Listen, I was up until the wee hours of the morning listening to JAY-Z’S 4:44. Confession: I have not always been the biggest JAY-Z fan, now that that’s out of the way. It still didn’t stop me from being able to appreciate a solid piece of work.
There is a schism in rap culture. Mumble/youthful rappers challenging the status quo, and in my opinion the art of rap itself. Some argue its simply progression in the art of rap, others not so much. JAY-Z addresses this on Family Feud. At the end of the day, they both can coexist, but respect is due to the elders of the rap community. Rap artist must get back to telling meaningful stories and showing the progression in the lives through their craft; along with not just entertaining but also educating its fans using their huge platform of influence.

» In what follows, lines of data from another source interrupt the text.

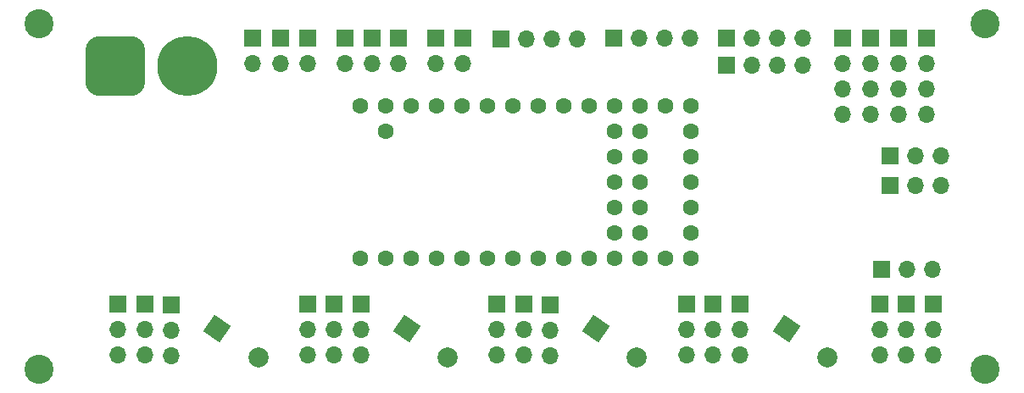
<source format=gbr>
%TF.GenerationSoftware,KiCad,Pcbnew,(6.0.1)*%
%TF.CreationDate,2022-01-24T17:08:06-05:00*%
%TF.ProjectId,zuko-teensy-motor-controller,7a756b6f-2d74-4656-956e-73792d6d6f74,rev?*%
%TF.SameCoordinates,Original*%
%TF.FileFunction,Soldermask,Bot*%
%TF.FilePolarity,Negative*%
%FSLAX46Y46*%
G04 Gerber Fmt 4.6, Leading zero omitted, Abs format (unit mm)*
G04 Created by KiCad (PCBNEW (6.0.1)) date 2022-01-24 17:08:06*
%MOMM*%
%LPD*%
G01*
G04 APERTURE LIST*
G04 Aperture macros list*
%AMRoundRect*
0 Rectangle with rounded corners*
0 $1 Rounding radius*
0 $2 $3 $4 $5 $6 $7 $8 $9 X,Y pos of 4 corners*
0 Add a 4 corners polygon primitive as box body*
4,1,4,$2,$3,$4,$5,$6,$7,$8,$9,$2,$3,0*
0 Add four circle primitives for the rounded corners*
1,1,$1+$1,$2,$3*
1,1,$1+$1,$4,$5*
1,1,$1+$1,$6,$7*
1,1,$1+$1,$8,$9*
0 Add four rect primitives between the rounded corners*
20,1,$1+$1,$2,$3,$4,$5,0*
20,1,$1+$1,$4,$5,$6,$7,0*
20,1,$1+$1,$6,$7,$8,$9,0*
20,1,$1+$1,$8,$9,$2,$3,0*%
%AMRotRect*
0 Rectangle, with rotation*
0 The origin of the aperture is its center*
0 $1 length*
0 $2 width*
0 $3 Rotation angle, in degrees counterclockwise*
0 Add horizontal line*
21,1,$1,$2,0,0,$3*%
G04 Aperture macros list end*
%ADD10R,1.700000X1.700000*%
%ADD11O,1.700000X1.700000*%
%ADD12RoundRect,1.500000X-1.500000X-1.500000X1.500000X-1.500000X1.500000X1.500000X-1.500000X1.500000X0*%
%ADD13C,6.000000*%
%ADD14C,2.900000*%
%ADD15RotRect,2.000000X2.000000X325.000000*%
%ADD16C,2.000000*%
%ADD17C,1.600000*%
G04 APERTURE END LIST*
D10*
%TO.C,JP1*%
X149047402Y-67836800D03*
D11*
X151587402Y-67836800D03*
X154127402Y-67836800D03*
%TD*%
D10*
%TO.C,J29*%
X147932000Y-44800000D03*
D11*
X147932000Y-47340000D03*
X147932000Y-49880000D03*
X147932000Y-52420000D03*
%TD*%
D12*
%TO.C,J4*%
X72500000Y-47580200D03*
D13*
X79700000Y-47580200D03*
%TD*%
D14*
%TO.C,REF\u002A\u002A*%
X159414400Y-43351000D03*
%TD*%
D10*
%TO.C,J9*%
X113299929Y-71375000D03*
D11*
X113299929Y-73915000D03*
X113299929Y-76455000D03*
%TD*%
D10*
%TO.C,J33*%
X111018400Y-44813600D03*
D11*
X113558400Y-44813600D03*
X116098400Y-44813600D03*
X118638400Y-44813600D03*
%TD*%
D10*
%TO.C,J22*%
X154200000Y-71375000D03*
D11*
X154200000Y-73915000D03*
X154200000Y-76455000D03*
%TD*%
D10*
%TO.C,J7*%
X97043929Y-71375000D03*
D11*
X97043929Y-73915000D03*
X97043929Y-76455000D03*
%TD*%
D15*
%TO.C,C2*%
X82698998Y-73779830D03*
D16*
X86794758Y-76647712D03*
%TD*%
D10*
%TO.C,J15*%
X86256800Y-44780000D03*
D11*
X86256800Y-47320000D03*
%TD*%
D10*
%TO.C,J16*%
X100843000Y-44780000D03*
D11*
X100843000Y-47320000D03*
%TD*%
D10*
%TO.C,J30*%
X133600000Y-44800000D03*
D11*
X136140000Y-44800000D03*
X138680000Y-44800000D03*
X141220000Y-44800000D03*
%TD*%
D17*
%TO.C,U2*%
X96954602Y-66799400D03*
X99494602Y-66799400D03*
X102034602Y-66799400D03*
X104574602Y-66799400D03*
X107114602Y-66799400D03*
X109654602Y-66799400D03*
X112194602Y-66799400D03*
X114734602Y-66799400D03*
X117274602Y-66799400D03*
X119814602Y-66799400D03*
X122354602Y-66799400D03*
X124894602Y-66799400D03*
X127434602Y-66799400D03*
X129974602Y-66799400D03*
X129974602Y-64259400D03*
X129974602Y-61719400D03*
X129974602Y-59179400D03*
X129974602Y-56639400D03*
X129974602Y-54099400D03*
X129974602Y-51559400D03*
X127434602Y-51559400D03*
X124894602Y-51559400D03*
X122354602Y-51559400D03*
X119814602Y-51559400D03*
X117274602Y-51559400D03*
X114734602Y-51559400D03*
X112194602Y-51559400D03*
X109654602Y-51559400D03*
X107114602Y-51559400D03*
X104574602Y-51559400D03*
X102034602Y-51559400D03*
X99494602Y-51559400D03*
X96954602Y-51559400D03*
X99494602Y-54099400D03*
X124894602Y-54099400D03*
X122354602Y-54099400D03*
X124894602Y-56639400D03*
X122354602Y-56639400D03*
X124894602Y-59179400D03*
X122354602Y-59179400D03*
X124894602Y-61719400D03*
X122354602Y-61719400D03*
X124894602Y-64259400D03*
X122354602Y-64259400D03*
%TD*%
D10*
%TO.C,J31*%
X150726000Y-44800000D03*
D11*
X150726000Y-47340000D03*
X150726000Y-49880000D03*
X150726000Y-52420000D03*
%TD*%
D10*
%TO.C,J6*%
X94376929Y-71375000D03*
D11*
X94376929Y-73915000D03*
X94376929Y-76455000D03*
%TD*%
D10*
%TO.C,J21*%
X89000000Y-44780000D03*
D11*
X89000000Y-47320000D03*
%TD*%
D10*
%TO.C,J18*%
X151533000Y-71375000D03*
D11*
X151533000Y-73915000D03*
X151533000Y-76455000D03*
%TD*%
D10*
%TO.C,J19*%
X98143000Y-44780000D03*
D11*
X98143000Y-47320000D03*
%TD*%
D10*
%TO.C,J26*%
X149935000Y-56500000D03*
D11*
X152475000Y-56500000D03*
X155015000Y-56500000D03*
%TD*%
D15*
%TO.C,C1*%
X139588934Y-73779830D03*
D16*
X143684694Y-76647712D03*
%TD*%
D10*
%TO.C,J2*%
X75453929Y-71375000D03*
D11*
X75453929Y-73915000D03*
X75453929Y-76455000D03*
%TD*%
D10*
%TO.C,J12*%
X132222929Y-71375000D03*
D11*
X132222929Y-73915000D03*
X132222929Y-76455000D03*
%TD*%
D10*
%TO.C,J14*%
X95443000Y-44780000D03*
D11*
X95443000Y-47320000D03*
%TD*%
D10*
%TO.C,J23*%
X91743200Y-44780000D03*
D11*
X91743200Y-47320000D03*
%TD*%
D10*
%TO.C,J5*%
X91709929Y-71375000D03*
D11*
X91709929Y-73915000D03*
X91709929Y-76455000D03*
%TD*%
D10*
%TO.C,J25*%
X149920000Y-59500000D03*
D11*
X152460000Y-59500000D03*
X155000000Y-59500000D03*
%TD*%
D10*
%TO.C,J10*%
X115966929Y-71390011D03*
D11*
X115966929Y-73930011D03*
X115966929Y-76470011D03*
%TD*%
D14*
%TO.C,REF\u002A\u002A*%
X159414400Y-77851000D03*
%TD*%
D10*
%TO.C,J27*%
X145138000Y-44800000D03*
D11*
X145138000Y-47340000D03*
X145138000Y-49880000D03*
X145138000Y-52420000D03*
%TD*%
D10*
%TO.C,J24*%
X122300000Y-44800000D03*
D11*
X124840000Y-44800000D03*
X127380000Y-44800000D03*
X129920000Y-44800000D03*
%TD*%
D10*
%TO.C,J32*%
X153520000Y-44800000D03*
D11*
X153520000Y-47340000D03*
X153520000Y-49880000D03*
X153520000Y-52420000D03*
%TD*%
D10*
%TO.C,J8*%
X110632929Y-71359989D03*
D11*
X110632929Y-73899989D03*
X110632929Y-76439989D03*
%TD*%
D10*
%TO.C,J28*%
X133600000Y-47490000D03*
D11*
X136140000Y-47490000D03*
X138680000Y-47490000D03*
X141220000Y-47490000D03*
%TD*%
D10*
%TO.C,J1*%
X72786929Y-71375000D03*
D11*
X72786929Y-73915000D03*
X72786929Y-76455000D03*
%TD*%
D10*
%TO.C,J34*%
X107243000Y-44800000D03*
D11*
X107243000Y-47340000D03*
%TD*%
D10*
%TO.C,J17*%
X148866000Y-71375000D03*
D11*
X148866000Y-73915000D03*
X148866000Y-76455000D03*
%TD*%
D15*
%TO.C,C4*%
X101621998Y-73788000D03*
D16*
X105717758Y-76655882D03*
%TD*%
D15*
%TO.C,C3*%
X120538934Y-73779830D03*
D16*
X124634694Y-76647712D03*
%TD*%
D14*
%TO.C,REF\u002A\u002A*%
X64897200Y-77851000D03*
%TD*%
D10*
%TO.C,J20*%
X104543000Y-44775000D03*
D11*
X104543000Y-47315000D03*
%TD*%
D10*
%TO.C,J3*%
X78120929Y-71390011D03*
D11*
X78120929Y-73930011D03*
X78120929Y-76470011D03*
%TD*%
D14*
%TO.C,REF\u002A\u002A*%
X64897200Y-43351000D03*
%TD*%
D10*
%TO.C,J11*%
X129555929Y-71375000D03*
D11*
X129555929Y-73915000D03*
X129555929Y-76455000D03*
%TD*%
D10*
%TO.C,J13*%
X134889929Y-71375000D03*
D11*
X134889929Y-73915000D03*
X134889929Y-76455000D03*
%TD*%
M02*

</source>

JAY-Z’S 4:44 touched on so many pressing issues that impact blacks. On the tracks, The Story of OJ, Legacy and Mercy Me, and Smile, he visits issues such as debt, generational wealth, two parent households, infidelity, economic empowerment, property investments, non traditional investments, supporting a parent’s decision to “come out” and internal racial divides. The album is a full body of work detailing the woes and highlighting the accomplishments.

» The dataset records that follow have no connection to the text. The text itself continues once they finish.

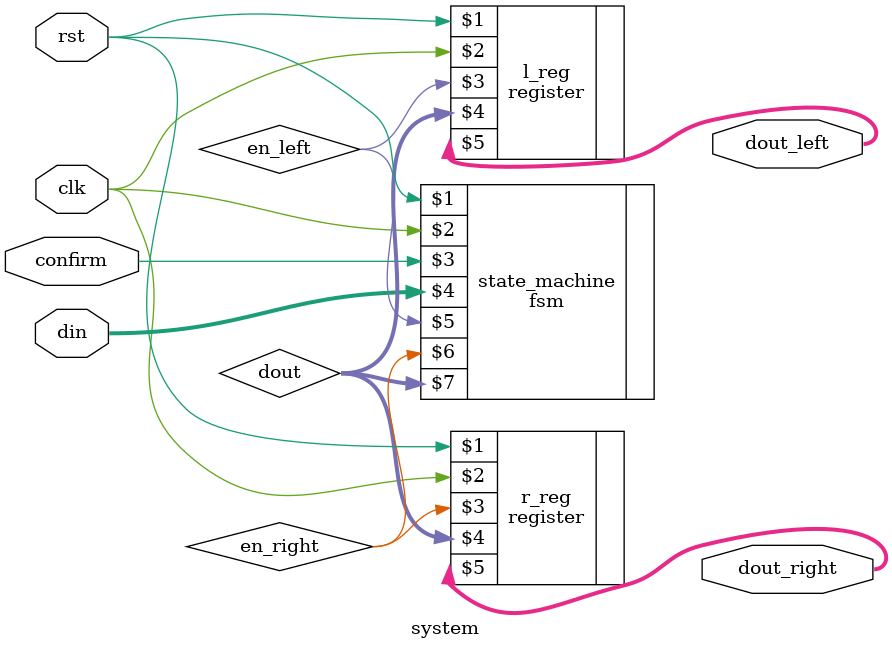
<source format=v>
/*--  *******************************************************
--  Computer Architecture Course, Laboratory Sources 
--  Amirkabir University of Technology (Tehran Polytechnic)
--  Department of Computer Engineering (CE-AUT)
--  https://ce[dot]aut[dot]ac[dot]ir
--  *******************************************************
--  All Rights reserved (C) 2019-2020
--  *******************************************************
--  Student ID  : 9833016              9839039
--  Student Name: Amirhossein Poolad & Samin Mahdipour
--  Student Mail: 
--  *******************************************************
--  Additional Comments:
--
--*/

/*-----------------------------------------------------------
---  Module Name: Sequential System
---  Description: Lab 10 Part 3
-----------------------------------------------------------*/
`timescale 1 ns/1 ns

module system (
	input        rst ,
	input        clk ,
	input        confirm,
	input  [3:0] din ,
	output [3:0] dout_left ,
	output [3:0] dout_right
);

	/* write your code here */
	wire       en_left;
	wire       en_right;
	wire [3:0] dout;
	fsm state_machine(rst,clk,confirm,din,en_left,en_right,dout);
	register l_reg(rst,clk,en_left,dout,dout_left);
	register r_reg(rst,clk,en_right,dout,dout_right);
	/* write your code here */

endmodule

</source>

Many may get caught in trying to make the connection with Beyonce’s Lemonade album, understandably so. However, I would encourage listeners to not get stuck there, because there are plenty more gems on 4:44. One thing I do admire about JAY -Z and Bey, is their ability to control the narrative surrounding their marriage. They only reveal to you what they want you to know. Many couples can take a cue from them. In the day of social media, too many are so eager to blast and drag their significant other using it.

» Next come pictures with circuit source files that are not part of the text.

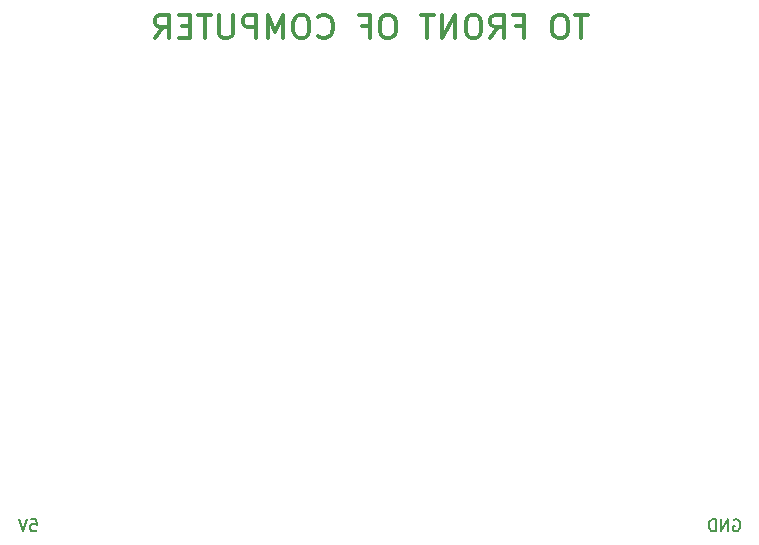
<source format=gbr>
%TF.GenerationSoftware,KiCad,Pcbnew,(5.1.9-0-10_14)*%
%TF.CreationDate,2022-01-29T10:24:00+00:00*%
%TF.ProjectId,SimpleRamFlashCartridge,53696d70-6c65-4526-916d-466c61736843,rev?*%
%TF.SameCoordinates,Original*%
%TF.FileFunction,Legend,Bot*%
%TF.FilePolarity,Positive*%
%FSLAX46Y46*%
G04 Gerber Fmt 4.6, Leading zero omitted, Abs format (unit mm)*
G04 Created by KiCad (PCBNEW (5.1.9-0-10_14)) date 2022-01-29 10:24:00*
%MOMM*%
%LPD*%
G01*
G04 APERTURE LIST*
%ADD10C,0.150000*%
%ADD11C,0.300000*%
G04 APERTURE END LIST*
D10*
X166306476Y-113498380D02*
X166782666Y-113498380D01*
X166830285Y-113974571D01*
X166782666Y-113926952D01*
X166687428Y-113879333D01*
X166449333Y-113879333D01*
X166354095Y-113926952D01*
X166306476Y-113974571D01*
X166258857Y-114069809D01*
X166258857Y-114307904D01*
X166306476Y-114403142D01*
X166354095Y-114450761D01*
X166449333Y-114498380D01*
X166687428Y-114498380D01*
X166782666Y-114450761D01*
X166830285Y-114403142D01*
X165973142Y-113498380D02*
X165639809Y-114498380D01*
X165306476Y-113498380D01*
X225805904Y-113546000D02*
X225901142Y-113498380D01*
X226044000Y-113498380D01*
X226186857Y-113546000D01*
X226282095Y-113641238D01*
X226329714Y-113736476D01*
X226377333Y-113926952D01*
X226377333Y-114069809D01*
X226329714Y-114260285D01*
X226282095Y-114355523D01*
X226186857Y-114450761D01*
X226044000Y-114498380D01*
X225948761Y-114498380D01*
X225805904Y-114450761D01*
X225758285Y-114403142D01*
X225758285Y-114069809D01*
X225948761Y-114069809D01*
X225329714Y-114498380D02*
X225329714Y-113498380D01*
X224758285Y-114498380D01*
X224758285Y-113498380D01*
X224282095Y-114498380D02*
X224282095Y-113498380D01*
X224044000Y-113498380D01*
X223901142Y-113546000D01*
X223805904Y-113641238D01*
X223758285Y-113736476D01*
X223710666Y-113926952D01*
X223710666Y-114069809D01*
X223758285Y-114260285D01*
X223805904Y-114355523D01*
X223901142Y-114450761D01*
X224044000Y-114498380D01*
X224282095Y-114498380D01*
D11*
X213500571Y-70786761D02*
X212357714Y-70786761D01*
X212929142Y-72786761D02*
X212929142Y-70786761D01*
X211310095Y-70786761D02*
X210929142Y-70786761D01*
X210738666Y-70882000D01*
X210548190Y-71072476D01*
X210452952Y-71453428D01*
X210452952Y-72120095D01*
X210548190Y-72501047D01*
X210738666Y-72691523D01*
X210929142Y-72786761D01*
X211310095Y-72786761D01*
X211500571Y-72691523D01*
X211691047Y-72501047D01*
X211786285Y-72120095D01*
X211786285Y-71453428D01*
X211691047Y-71072476D01*
X211500571Y-70882000D01*
X211310095Y-70786761D01*
X207405333Y-71739142D02*
X208072000Y-71739142D01*
X208072000Y-72786761D02*
X208072000Y-70786761D01*
X207119619Y-70786761D01*
X205214857Y-72786761D02*
X205881523Y-71834380D01*
X206357714Y-72786761D02*
X206357714Y-70786761D01*
X205595809Y-70786761D01*
X205405333Y-70882000D01*
X205310095Y-70977238D01*
X205214857Y-71167714D01*
X205214857Y-71453428D01*
X205310095Y-71643904D01*
X205405333Y-71739142D01*
X205595809Y-71834380D01*
X206357714Y-71834380D01*
X203976761Y-70786761D02*
X203595809Y-70786761D01*
X203405333Y-70882000D01*
X203214857Y-71072476D01*
X203119619Y-71453428D01*
X203119619Y-72120095D01*
X203214857Y-72501047D01*
X203405333Y-72691523D01*
X203595809Y-72786761D01*
X203976761Y-72786761D01*
X204167238Y-72691523D01*
X204357714Y-72501047D01*
X204452952Y-72120095D01*
X204452952Y-71453428D01*
X204357714Y-71072476D01*
X204167238Y-70882000D01*
X203976761Y-70786761D01*
X202262476Y-72786761D02*
X202262476Y-70786761D01*
X201119619Y-72786761D01*
X201119619Y-70786761D01*
X200452952Y-70786761D02*
X199310095Y-70786761D01*
X199881523Y-72786761D02*
X199881523Y-70786761D01*
X196738666Y-70786761D02*
X196357714Y-70786761D01*
X196167238Y-70882000D01*
X195976761Y-71072476D01*
X195881523Y-71453428D01*
X195881523Y-72120095D01*
X195976761Y-72501047D01*
X196167238Y-72691523D01*
X196357714Y-72786761D01*
X196738666Y-72786761D01*
X196929142Y-72691523D01*
X197119619Y-72501047D01*
X197214857Y-72120095D01*
X197214857Y-71453428D01*
X197119619Y-71072476D01*
X196929142Y-70882000D01*
X196738666Y-70786761D01*
X194357714Y-71739142D02*
X195024380Y-71739142D01*
X195024380Y-72786761D02*
X195024380Y-70786761D01*
X194072000Y-70786761D01*
X190643428Y-72596285D02*
X190738666Y-72691523D01*
X191024380Y-72786761D01*
X191214857Y-72786761D01*
X191500571Y-72691523D01*
X191691047Y-72501047D01*
X191786285Y-72310571D01*
X191881523Y-71929619D01*
X191881523Y-71643904D01*
X191786285Y-71262952D01*
X191691047Y-71072476D01*
X191500571Y-70882000D01*
X191214857Y-70786761D01*
X191024380Y-70786761D01*
X190738666Y-70882000D01*
X190643428Y-70977238D01*
X189405333Y-70786761D02*
X189024380Y-70786761D01*
X188833904Y-70882000D01*
X188643428Y-71072476D01*
X188548190Y-71453428D01*
X188548190Y-72120095D01*
X188643428Y-72501047D01*
X188833904Y-72691523D01*
X189024380Y-72786761D01*
X189405333Y-72786761D01*
X189595809Y-72691523D01*
X189786285Y-72501047D01*
X189881523Y-72120095D01*
X189881523Y-71453428D01*
X189786285Y-71072476D01*
X189595809Y-70882000D01*
X189405333Y-70786761D01*
X187691047Y-72786761D02*
X187691047Y-70786761D01*
X187024380Y-72215333D01*
X186357714Y-70786761D01*
X186357714Y-72786761D01*
X185405333Y-72786761D02*
X185405333Y-70786761D01*
X184643428Y-70786761D01*
X184452952Y-70882000D01*
X184357714Y-70977238D01*
X184262476Y-71167714D01*
X184262476Y-71453428D01*
X184357714Y-71643904D01*
X184452952Y-71739142D01*
X184643428Y-71834380D01*
X185405333Y-71834380D01*
X183405333Y-70786761D02*
X183405333Y-72405809D01*
X183310095Y-72596285D01*
X183214857Y-72691523D01*
X183024380Y-72786761D01*
X182643428Y-72786761D01*
X182452952Y-72691523D01*
X182357714Y-72596285D01*
X182262476Y-72405809D01*
X182262476Y-70786761D01*
X181595809Y-70786761D02*
X180452952Y-70786761D01*
X181024380Y-72786761D02*
X181024380Y-70786761D01*
X179786285Y-71739142D02*
X179119619Y-71739142D01*
X178833904Y-72786761D02*
X179786285Y-72786761D01*
X179786285Y-70786761D01*
X178833904Y-70786761D01*
X176833904Y-72786761D02*
X177500571Y-71834380D01*
X177976761Y-72786761D02*
X177976761Y-70786761D01*
X177214857Y-70786761D01*
X177024380Y-70882000D01*
X176929142Y-70977238D01*
X176833904Y-71167714D01*
X176833904Y-71453428D01*
X176929142Y-71643904D01*
X177024380Y-71739142D01*
X177214857Y-71834380D01*
X177976761Y-71834380D01*
M02*

</source>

Hats off to the JAY-Z, for keeping the culture intact and demontrating why so many of us fell in love with hip hop in the first place. Masterful production, tight bars, clarity, and the ability to take us places mentally with the press of the play button! Using his enormous platform to drop some much needed knowledge. Now it makes perfect sense why record execs are in no rush to sign rappers that actually have something to say. There to busy getting rich off of ignorance. Imagine them using their wealth to spread knowledge via rap artist to young and impressionable black and brown kids. Yea, I couldn’t imagine it either! Take care beautiful people!